§ **INSTRUCTIONS TO FOLLOW**
The response should consist solely of the lines running from the line with "26: (681, 381, 0.69)" to the end of the data, retyped exactly.
╭─ RECORDS PROVIDED
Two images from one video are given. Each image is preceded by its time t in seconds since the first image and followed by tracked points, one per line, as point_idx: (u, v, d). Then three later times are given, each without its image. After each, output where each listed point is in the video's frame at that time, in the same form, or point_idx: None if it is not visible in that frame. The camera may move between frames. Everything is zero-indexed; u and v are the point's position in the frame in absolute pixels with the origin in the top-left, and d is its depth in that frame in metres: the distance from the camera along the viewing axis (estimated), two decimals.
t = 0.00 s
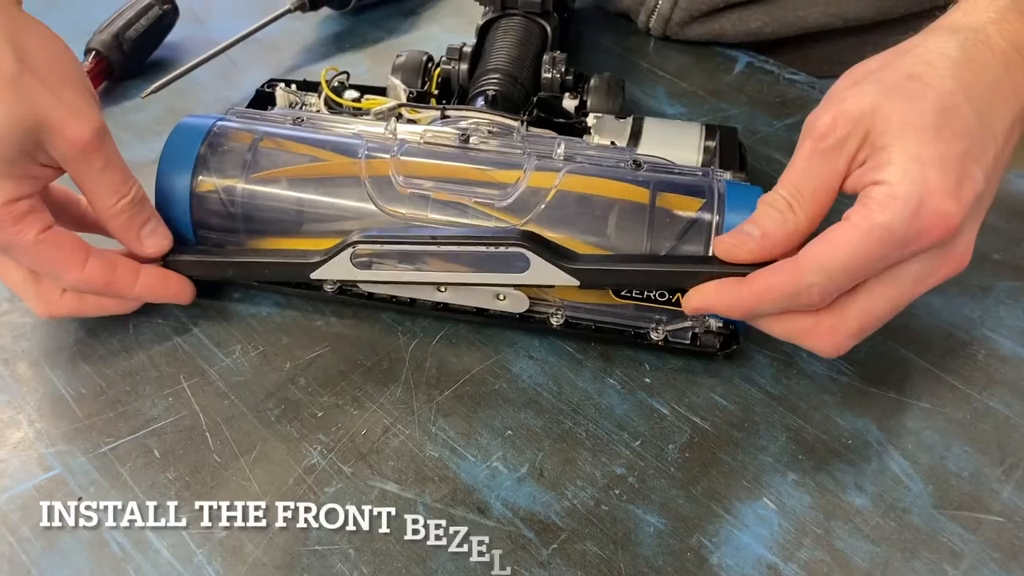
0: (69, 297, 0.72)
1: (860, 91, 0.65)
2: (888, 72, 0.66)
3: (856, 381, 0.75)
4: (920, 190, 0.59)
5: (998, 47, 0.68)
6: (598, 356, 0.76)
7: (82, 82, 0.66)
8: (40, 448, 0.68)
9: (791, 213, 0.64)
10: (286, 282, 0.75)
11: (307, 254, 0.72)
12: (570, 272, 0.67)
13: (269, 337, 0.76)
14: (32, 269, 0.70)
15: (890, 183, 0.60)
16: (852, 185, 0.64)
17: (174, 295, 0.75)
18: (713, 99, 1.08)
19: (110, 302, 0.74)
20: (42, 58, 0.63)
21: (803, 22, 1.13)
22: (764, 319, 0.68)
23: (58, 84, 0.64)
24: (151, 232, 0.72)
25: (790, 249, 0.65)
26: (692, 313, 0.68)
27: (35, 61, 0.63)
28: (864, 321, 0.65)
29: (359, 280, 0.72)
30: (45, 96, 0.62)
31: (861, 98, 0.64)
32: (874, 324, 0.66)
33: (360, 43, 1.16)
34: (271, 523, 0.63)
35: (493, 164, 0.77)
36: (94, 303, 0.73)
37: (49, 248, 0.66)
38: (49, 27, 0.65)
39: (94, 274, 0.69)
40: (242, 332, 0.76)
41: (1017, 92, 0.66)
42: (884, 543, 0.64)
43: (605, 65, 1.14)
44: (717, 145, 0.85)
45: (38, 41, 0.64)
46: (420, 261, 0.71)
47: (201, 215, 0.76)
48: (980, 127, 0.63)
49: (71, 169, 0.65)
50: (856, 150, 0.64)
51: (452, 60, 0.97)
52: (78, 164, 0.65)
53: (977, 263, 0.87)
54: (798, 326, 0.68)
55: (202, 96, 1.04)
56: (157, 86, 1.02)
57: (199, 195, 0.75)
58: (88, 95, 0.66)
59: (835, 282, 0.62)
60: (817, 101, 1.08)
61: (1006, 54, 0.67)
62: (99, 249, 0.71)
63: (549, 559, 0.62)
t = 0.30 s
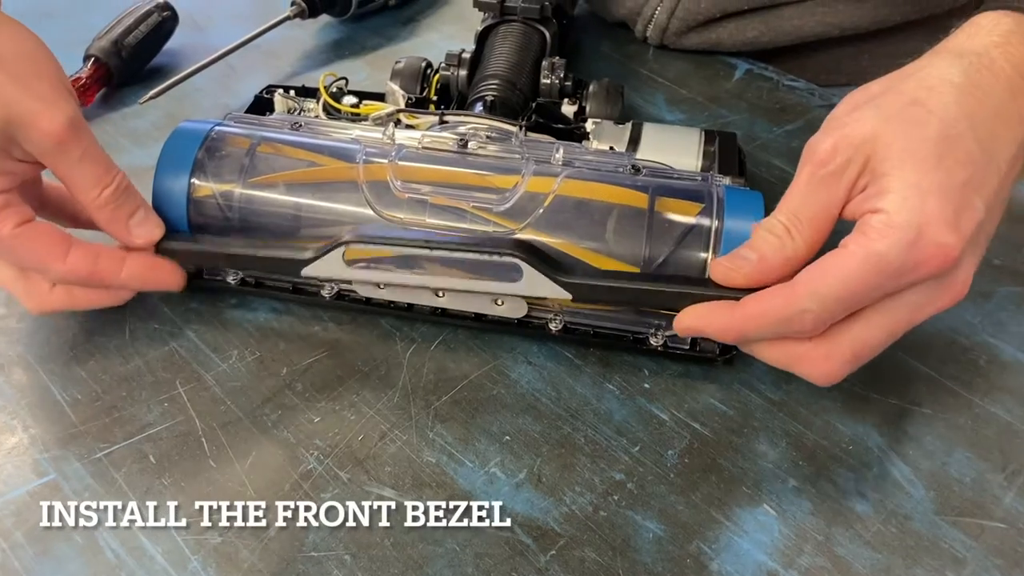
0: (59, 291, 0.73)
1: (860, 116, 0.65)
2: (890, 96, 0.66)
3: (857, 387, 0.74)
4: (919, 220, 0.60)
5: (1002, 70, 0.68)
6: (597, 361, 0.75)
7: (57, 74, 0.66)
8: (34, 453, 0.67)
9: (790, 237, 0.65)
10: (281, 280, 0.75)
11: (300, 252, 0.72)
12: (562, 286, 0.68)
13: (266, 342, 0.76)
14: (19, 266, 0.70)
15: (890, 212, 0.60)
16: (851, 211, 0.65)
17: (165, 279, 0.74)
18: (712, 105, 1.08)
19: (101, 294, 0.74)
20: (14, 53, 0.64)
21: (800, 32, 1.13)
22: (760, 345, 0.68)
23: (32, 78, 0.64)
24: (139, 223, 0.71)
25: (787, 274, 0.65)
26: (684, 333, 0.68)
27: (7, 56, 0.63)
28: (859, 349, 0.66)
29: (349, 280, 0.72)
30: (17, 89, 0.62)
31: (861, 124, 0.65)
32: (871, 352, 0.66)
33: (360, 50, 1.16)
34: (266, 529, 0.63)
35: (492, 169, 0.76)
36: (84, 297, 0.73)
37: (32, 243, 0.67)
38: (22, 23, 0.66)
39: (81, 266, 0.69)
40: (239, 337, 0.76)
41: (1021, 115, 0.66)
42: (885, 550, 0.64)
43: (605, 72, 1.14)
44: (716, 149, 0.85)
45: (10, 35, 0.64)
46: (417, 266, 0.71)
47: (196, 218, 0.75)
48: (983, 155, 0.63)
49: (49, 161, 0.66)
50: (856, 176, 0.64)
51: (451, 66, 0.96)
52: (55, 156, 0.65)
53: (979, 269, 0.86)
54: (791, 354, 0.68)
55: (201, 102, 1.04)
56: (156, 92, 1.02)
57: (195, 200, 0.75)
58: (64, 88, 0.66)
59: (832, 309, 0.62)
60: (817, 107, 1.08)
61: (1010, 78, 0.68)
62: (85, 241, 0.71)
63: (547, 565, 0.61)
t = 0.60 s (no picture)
0: (58, 297, 0.73)
1: (843, 126, 0.65)
2: (876, 107, 0.65)
3: (854, 391, 0.74)
4: (889, 237, 0.59)
5: (994, 80, 0.67)
6: (594, 365, 0.75)
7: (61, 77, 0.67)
8: (30, 456, 0.67)
9: (764, 244, 0.64)
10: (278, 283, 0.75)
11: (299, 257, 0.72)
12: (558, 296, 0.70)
13: (262, 346, 0.76)
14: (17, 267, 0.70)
15: (862, 228, 0.60)
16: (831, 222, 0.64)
17: (165, 288, 0.75)
18: (710, 110, 1.08)
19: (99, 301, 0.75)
20: (21, 57, 0.65)
21: (794, 38, 1.13)
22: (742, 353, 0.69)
23: (39, 81, 0.65)
24: (133, 230, 0.72)
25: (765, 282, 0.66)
26: (674, 343, 0.69)
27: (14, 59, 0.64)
28: (838, 361, 0.65)
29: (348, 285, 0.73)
30: (24, 92, 0.63)
31: (843, 134, 0.64)
32: (851, 364, 0.66)
33: (358, 54, 1.16)
34: (261, 532, 0.63)
35: (489, 173, 0.76)
36: (84, 303, 0.74)
37: (35, 245, 0.68)
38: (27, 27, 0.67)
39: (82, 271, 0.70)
40: (235, 341, 0.76)
41: (1012, 128, 0.65)
42: (882, 554, 0.63)
43: (603, 77, 1.14)
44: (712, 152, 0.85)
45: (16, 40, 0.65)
46: (413, 270, 0.71)
47: (194, 221, 0.76)
48: (966, 170, 0.62)
49: (53, 165, 0.67)
50: (834, 189, 0.64)
51: (449, 70, 0.97)
52: (59, 160, 0.66)
53: (977, 273, 0.86)
54: (773, 362, 0.68)
55: (199, 106, 1.04)
56: (155, 96, 1.02)
57: (193, 204, 0.75)
58: (68, 91, 0.67)
59: (804, 322, 0.62)
60: (815, 112, 1.08)
61: (1002, 89, 0.66)
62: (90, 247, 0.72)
63: (542, 569, 0.61)
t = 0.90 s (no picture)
0: (58, 292, 0.72)
1: (833, 147, 0.65)
2: (861, 126, 0.66)
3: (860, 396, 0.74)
4: (908, 235, 0.59)
5: (972, 90, 0.68)
6: (598, 370, 0.75)
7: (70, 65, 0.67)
8: (34, 462, 0.67)
9: (778, 269, 0.64)
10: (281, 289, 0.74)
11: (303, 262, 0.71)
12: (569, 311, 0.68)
13: (266, 351, 0.75)
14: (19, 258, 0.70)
15: (878, 231, 0.59)
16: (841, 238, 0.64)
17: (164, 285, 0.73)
18: (714, 114, 1.08)
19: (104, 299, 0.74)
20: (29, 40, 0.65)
21: (799, 45, 1.12)
22: (764, 377, 0.67)
23: (46, 66, 0.64)
24: (141, 220, 0.71)
25: (780, 305, 0.65)
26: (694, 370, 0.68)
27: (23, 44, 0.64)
28: (866, 368, 0.64)
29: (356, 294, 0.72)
30: (31, 77, 0.63)
31: (837, 153, 0.64)
32: (876, 370, 0.65)
33: (361, 58, 1.16)
34: (266, 538, 0.62)
35: (494, 177, 0.76)
36: (83, 299, 0.73)
37: (38, 234, 0.67)
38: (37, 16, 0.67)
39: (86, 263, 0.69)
40: (239, 345, 0.76)
41: (994, 131, 0.67)
42: (889, 560, 0.63)
43: (607, 81, 1.14)
44: (716, 156, 0.85)
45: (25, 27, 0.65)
46: (419, 273, 0.72)
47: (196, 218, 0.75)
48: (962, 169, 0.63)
49: (59, 151, 0.66)
50: (836, 205, 0.64)
51: (452, 74, 0.96)
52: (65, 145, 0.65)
53: (982, 278, 0.86)
54: (801, 383, 0.66)
55: (202, 110, 1.04)
56: (158, 99, 1.02)
57: (196, 209, 0.75)
58: (76, 77, 0.66)
59: (834, 330, 0.61)
60: (819, 116, 1.08)
61: (976, 96, 0.68)
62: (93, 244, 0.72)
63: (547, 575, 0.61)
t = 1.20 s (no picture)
0: (56, 301, 0.72)
1: (839, 166, 0.64)
2: (870, 146, 0.65)
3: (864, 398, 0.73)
4: (898, 275, 0.59)
5: (986, 116, 0.66)
6: (600, 371, 0.74)
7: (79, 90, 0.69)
8: (31, 463, 0.67)
9: (768, 285, 0.63)
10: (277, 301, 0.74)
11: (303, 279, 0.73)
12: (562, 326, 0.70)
13: (266, 351, 0.75)
14: (18, 272, 0.70)
15: (869, 267, 0.60)
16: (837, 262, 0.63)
17: (159, 302, 0.75)
18: (716, 114, 1.08)
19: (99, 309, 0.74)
20: (45, 60, 0.65)
21: (810, 48, 1.13)
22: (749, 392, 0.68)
23: (60, 91, 0.66)
24: (139, 241, 0.73)
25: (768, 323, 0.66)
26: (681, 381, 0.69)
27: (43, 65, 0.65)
28: (847, 398, 0.65)
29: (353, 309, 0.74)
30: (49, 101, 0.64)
31: (844, 173, 0.63)
32: (859, 400, 0.65)
33: (362, 58, 1.15)
34: (265, 540, 0.62)
35: (495, 176, 0.76)
36: (80, 310, 0.73)
37: (42, 251, 0.67)
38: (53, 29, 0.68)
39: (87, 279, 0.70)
40: (238, 346, 0.75)
41: (1003, 159, 0.65)
42: (894, 563, 0.62)
43: (608, 81, 1.14)
44: (718, 156, 0.84)
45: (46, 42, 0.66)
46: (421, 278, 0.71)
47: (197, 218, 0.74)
48: (965, 202, 0.62)
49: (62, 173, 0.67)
50: (835, 229, 0.63)
51: (453, 73, 0.96)
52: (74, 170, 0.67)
53: (988, 279, 0.85)
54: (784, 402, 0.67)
55: (202, 110, 1.03)
56: (157, 99, 1.01)
57: (195, 207, 0.74)
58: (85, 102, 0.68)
59: (816, 361, 0.62)
60: (822, 116, 1.07)
61: (989, 121, 0.66)
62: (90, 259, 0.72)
63: None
╰─
§ **WRITTEN ANSWER**
26: (681, 381, 0.69)
27: (43, 65, 0.65)
28: (847, 398, 0.65)
29: (353, 309, 0.74)
30: (49, 101, 0.64)
31: (844, 173, 0.63)
32: (859, 400, 0.65)
33: (362, 58, 1.15)
34: (265, 540, 0.62)
35: (495, 176, 0.76)
36: (80, 310, 0.73)
37: (42, 251, 0.67)
38: (53, 29, 0.68)
39: (87, 279, 0.70)
40: (238, 346, 0.75)
41: (1003, 159, 0.65)
42: (894, 563, 0.62)
43: (608, 81, 1.14)
44: (718, 156, 0.84)
45: (46, 42, 0.66)
46: (421, 278, 0.71)
47: (197, 218, 0.74)
48: (965, 202, 0.62)
49: (62, 173, 0.67)
50: (835, 229, 0.63)
51: (453, 73, 0.96)
52: (74, 170, 0.67)
53: (988, 279, 0.85)
54: (784, 402, 0.67)
55: (202, 110, 1.03)
56: (157, 99, 1.01)
57: (195, 207, 0.74)
58: (85, 102, 0.68)
59: (816, 361, 0.62)
60: (822, 116, 1.07)
61: (989, 121, 0.66)
62: (90, 259, 0.72)
63: None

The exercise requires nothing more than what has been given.